The “just about managing” will have to continue just about managing, with less money, after the feeble set of giveaways in Philip Hammond’s first – and last – autumn statement.
The chancellor is deviating little from the austerity path set by his predecessor, George Osborne. For most families, the bigger picture of Brexit, and what subsequently happens to jobs, interest rates and economic growth, will far outweigh any tinkering by the Treasury.
Many were left wondering why government advisers focused so heavily on the Jams prior to the statement and then spread the giveaways so thinly.
Yes, there is some softening of cuts to tax credits, now under the umbrella of universal credit. The taper rate – the amount of credit withdrawn as recipients earn more – will fall from 65p to 63p per pound earned over the work allowance. In real terms, it means someone receiving the “national living wage” will gain about £250, while a family earning £30,000 a year will be £500 better off.
However, as the Resolution Foundation thinktank said, these gains were more than outweighed by cuts to the work allowance, which is the amount you can earn before your benefits are tapered away.
The households affected by this will be hit the most by rising food prices, which have a disproportionate impact on poorer Britons. The former Sainsbury’s chief executive Justin King is forecasting an increase of 5% in the coming year, which will wipe out the gains that low-income workers will make from the rise in the national living wage to £7.50 an hour.
Other unavoidable bills are also marching upwards. The 2% rise in insurance premium tax will add £10.70 to the average bill for cars, and up to £10 to buildings and contents insurance.
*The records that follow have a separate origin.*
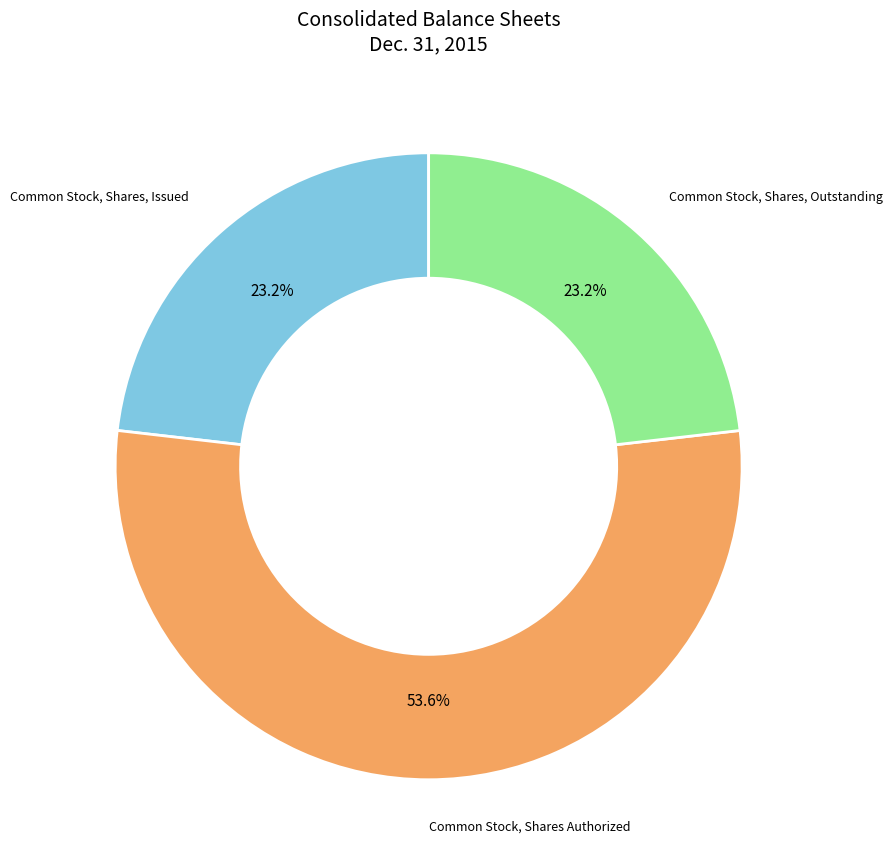

Is there any slice that represents more than half of the pie?

Yes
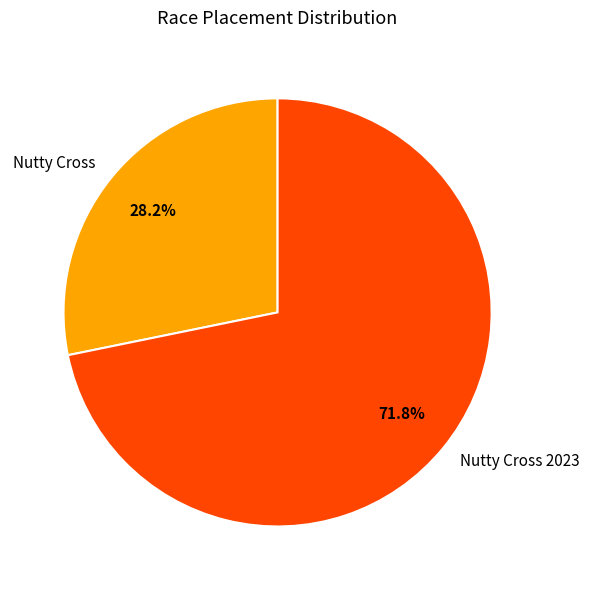

Does Nutty Cross represent more than half of the total?

No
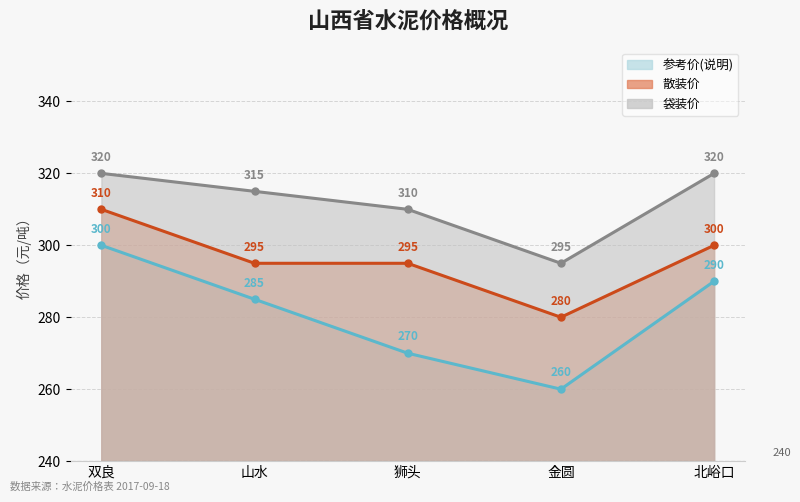

What is the sum of all 参考价(说明) values?

1405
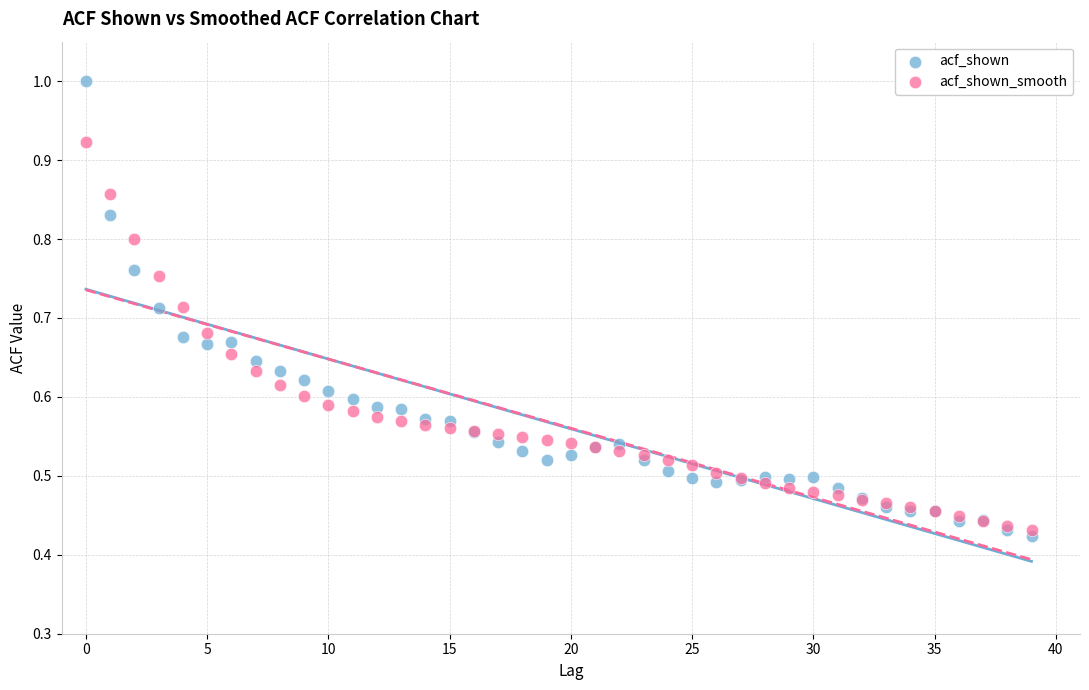

Which series reaches the maximum Y coordinate?

acf_shown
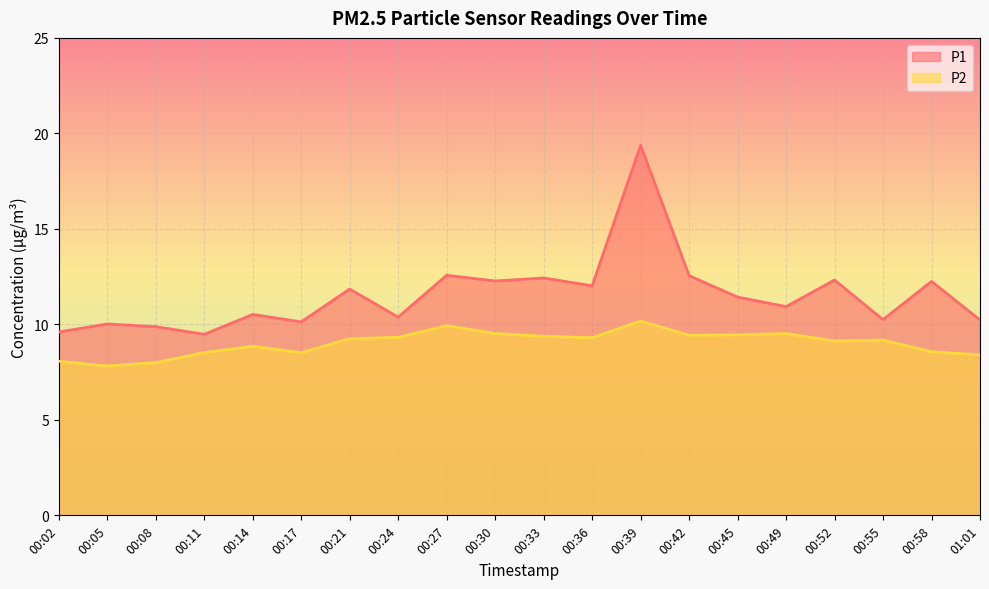

True or false: P2 has more than 2 points higher than both neighbors.

True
Before the autumn statement on Wednesday, it was clear that car insurance rates were already rising sharply, up by 16% over the past year. Even taking into account the shake-up on whiplash, which will cut bills by £40, and the latest freeze in fuel duty, motorists will probably be net losers.
Then there are the scary forecasts of increases in gas and electricity bills of at least 5%, but up to 26% on some tariffs. Household budgets will remain under intense pressure throughout 2017 and beyond.
But the ban on letting agency fees should not be anything other than thoroughly welcomed, irrespective of the predictable bleating from England’s estate agents. What we know is that in Scotland, where the ban has been in place for four years, agents are not in dire straits.
Hammond also promised another £1.4bn for affordable housing to help build an additional 40,000 homes. Combined with a plethora of schemes, he pledged to “more than double, in real terms, annual capital spending on housing”.
Housing is the central financial worry of the millennial generation, so this is to be welcomed. But whether an uptick in supply will have any real impact on making homes more affordable is another matter.
In one area, Hammond was curiously quiet. Pensioners, the bedrock of Conservative support, were barely mentioned, despite the fact that the state pension is a giant component of public spending. The triple lock, which guarantees rises in the state pension of whatever is higher out of the rate of inflation, average earnings or 2.5%, will be maintained, he said.
But in his next sentence, Hammond warned of the challenges of “rising longevity” and future spending priorities.
Not only was this the last autumn statement, we have probably also seen the last in which giveaways to pensioners are at the heart of the chancellor’s speech.